Keeksotisan alam, kentalnya nilai adat dan budaya serta kemajemukan masyarakatnya menjadi ciri khas kepulauan ini. Nilai gotong–royong sebuah cerminan dari semangat Sansiote Sampate – Pate terus awet dalam keseharian masyarakat yang ada di Kepulauan Nanusa.
Pentingngya menjaga kebersamaan antar warga di beberapa Desa yang dipisahkan oleh lautan menjadi tantangan khusus bagi Pemerintah Kecamatan Nanusa. Ide, gagasan dan tenaga harus diperas sedemikian rupa untuk mewujudkan hal itu di tengah medan laut. Pasalnya, kondisi alam setahun, delapan bulan musim kencang dan empat bulan musim teduh.
“Di sinilah kita bisa membuktikan bahwa sekalipun berada di medan laut yang tidak bersahabat, kita bisa mewujudkan semangat gotong–royong yang merupakan kekuatan bangsa dalam kehidupan berbangsa dan bernegara, karena itu merupakan tugas seorang abdi negara,” ujar Camat Nanusa, Martin Luther Binambuni, Selasa (21/7/2020).

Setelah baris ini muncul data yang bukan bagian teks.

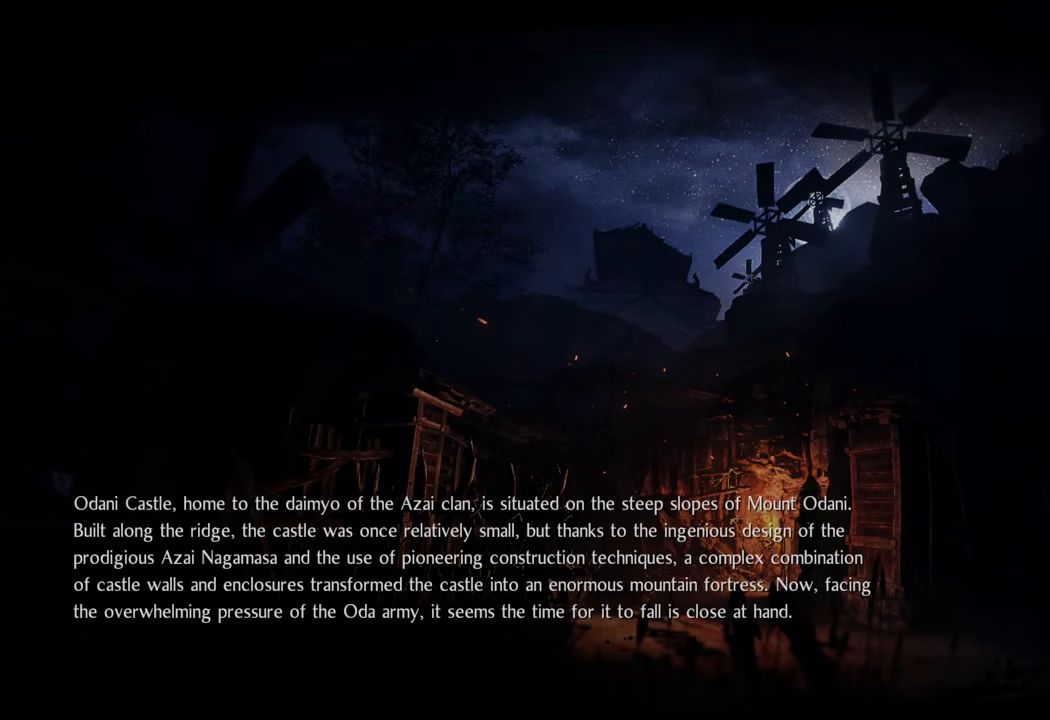
{"buttons": [], "left_stick": "center", "right_stick": "center", "events": []}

Pendidikan di perbatasan memang tidak ada hentinya menjadi perbincangan. Baik di tingkat lokal maupun tingkat nasional. Beragam opini yang menyatakan beberapa hal yang harus diperbaiki dan ditingkatkan fungsionalnya. Hal ini juga menjadi topik hangat di pemerintah pusat. Tak jarang pun bermunculan stigma bahwa masyarakat di perbatasan sangatlah keterbelakangan termasuk dalam dunia Pendidikan.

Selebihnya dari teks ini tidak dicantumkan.